My little chunk of Vietnam (68-69)

A retrospective by Roger Bourke White Jr., copyright March 2001

Prelude

 

It was 1967, and college was not for me... at that time. I could have waited for the "draft shoe" to drop, but I chose to enlist for three years. Originally I signed up to be a helicopter crew chief. I went through Basic Training at Fort Knox, KY, and then was transferred to Fort Rucker, AL. There, just before crew chief training started, I was offered a chance to do Air Traffic Control (ATC) instead. I was attracted to ATC by the longer training, and the instinct that Uncle Sam would protect his airfields vigorously, and so I took the plunge.

 

I trained at Kessler AFB, Biloxi, Mississippi. That was my first exposure to the Deep South, the Air Force, and air traffic control -- all proved fascinating.

 

All during training we knew there were two likely places to go, Vietnam or Germany. As my training ended I was told I had been assigned to Vietnam, my one year big adventure was about to begin...

 

The ending and the beginning: our ATC class in April 1968.

Names (in alphabetical order): Thomas Fisher, Kickard Gorecki, Gary Griffin, Steve Hague, Charles Hamann, Terrence McEvoy, David Smith, David Swindle, Roger White, Dennis Wiener, Don Williamson,

People

Day to Day living, The Barracks:

Day to Day living, The Work:

Events

 

In the summer of 68 I took a big jet plane from Travis AFB in Northern California to Vietnam. Curiously, instead of following the "great circle" route from California to Vietnam -- which would have taken us over Alaska and Japan -- we flew for hours across the wide Pacific and refueled at Wake Island. I remember Wake for two things: first, it was flat and small. I stood on the high point, 20 feet above sea level, and saw the entire island. Second, there was an SR-51 "Blackbird" on the ramp. The SR-51 spy plane that was as secret in the 60's as stealth planes were in the 90's.

 

An overview of my time there

Vietnam Time

Vietnam time was unique. Soldiers going to Vietnam knew when they were going to leave -- typically exactly one year from when they came. This date was important, and became more important the longer one stayed. Soldiers measured their time in days to departure, and a common conversation opener was, "How short are you?"

An answer back of something like, "So short I'm sliding under razor blades." was the envy of anyone in earshot.

Your time to departure determined how you interacted with those around you. "Short timers" -- those leaving sooner than you -- were envied, and long timers -- those leaving long after you would -- were often politely ignored because what they did wasn't relevant to your experience.

My long timer days

 

Everything in Vietnam was measured by one event: leaving. When you just arrived you were a long timer, and you got shorter one day at a time.

 

We arrived near sundown, and we were bussed from the plane to a line of 30' high earthen bunkers somewhere on Long Binh base. The bunkers were somewhere truly out in the middle of nowhere -- there wasn't a building or man-made structure to be seen from them. We were told to guard them, and then the people who brought us rode off into the distance on the buses -- we were on our own. We organized watches, and some time in the early evening a single white phosphorous shell exploded about a quarter mile away. The rest of the evening was uneventful, and the buses came back the next day.

Source material →

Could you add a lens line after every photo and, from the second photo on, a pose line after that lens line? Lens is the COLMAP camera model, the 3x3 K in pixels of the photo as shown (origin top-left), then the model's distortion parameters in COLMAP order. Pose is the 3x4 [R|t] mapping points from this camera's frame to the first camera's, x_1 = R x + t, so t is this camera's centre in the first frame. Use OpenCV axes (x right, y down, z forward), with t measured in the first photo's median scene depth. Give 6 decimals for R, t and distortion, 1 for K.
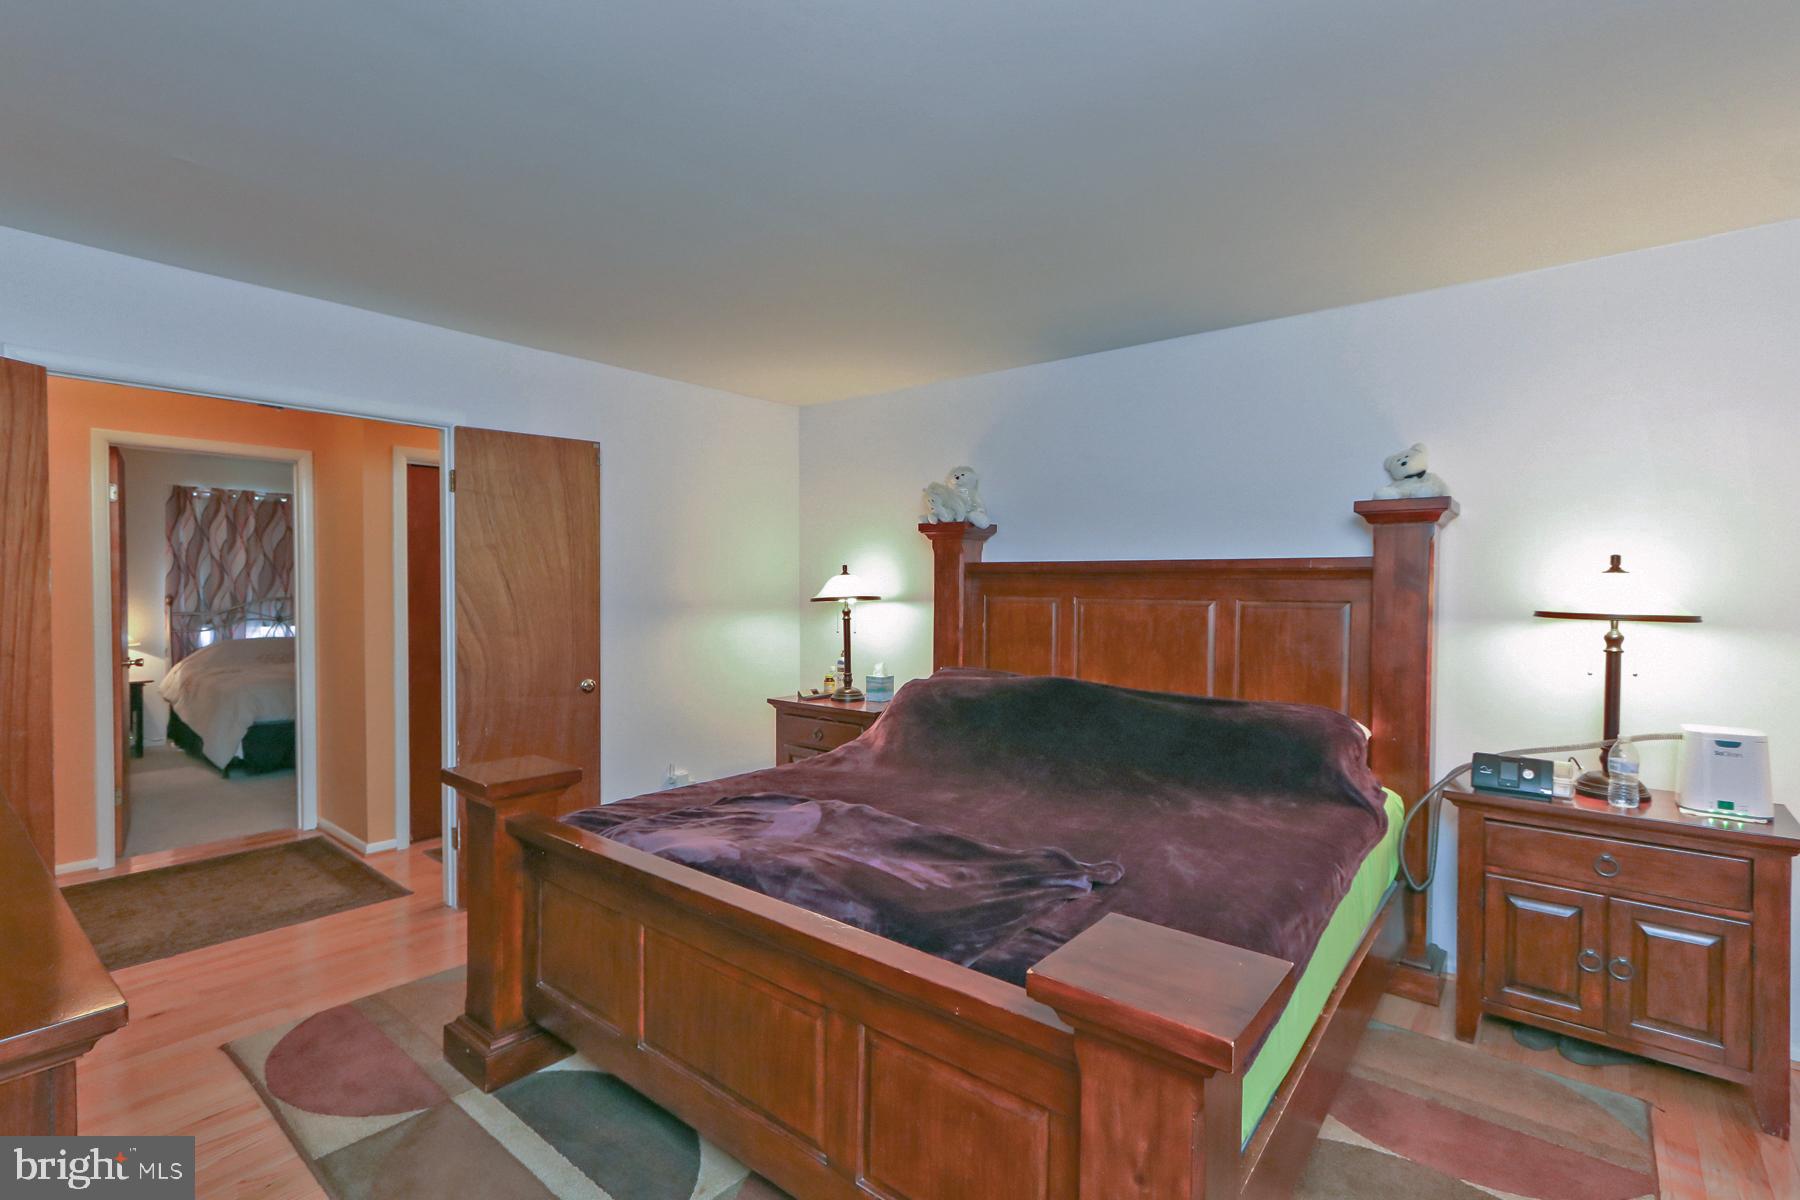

Tasks to carry out →
(1) Say whether each statement agrees with the Vietnam retrospective, answering yes or no and quoting the words from it that decide the matter: (a) The author received air traffic control training at Fort Rucker. (b) The flight to Vietnam refueled at Wake Island. (c) Soldiers in Vietnam usually left exactly one year after they arrived.
(2) Please carry the Vietnam retrospective forward from its final sentence, keeping the first-person voice of the author's long timer days.

Results of the tasks →
(1)
(a) No: "I trained at Kessler AFB, Biloxi, Mississippi."
(b) Yes: "we flew for hours across the wide Pacific and refueled at Wake Island."
(c) Yes: "typically exactly one year from when they came."

(2)
 

At the time it was a confusing activity, and no explanation was ever given. In retrospect I presume this was some sort of "Welcome to Vietnam" initiation.

 

I spent the next few weeks at Long Binh in "hurry up and wait"-mode, waiting for assignment. We lived in barracks that were walls with canvas tent tops.

 

Hurry-up-and-waiting in tent barracks at Long Binh. This was a land of "honey pots" cleaned by burning with kerosene, and "solar heated" hot water. Being a cold water phobe, I quickly learned that shower time was late afternoon.

 

After what seemed forever... I was assigned to the 125th at Hotel 3 in Saigon. Hotel, I found out, stands for "H", and Hotel 3 was the heliport that was nestled in between the runways at Tan Son Nhut AFB in Saigon. Tan Son Nhut was Air Force-run, and Hotel 3 was Army-run, and both were very busy places.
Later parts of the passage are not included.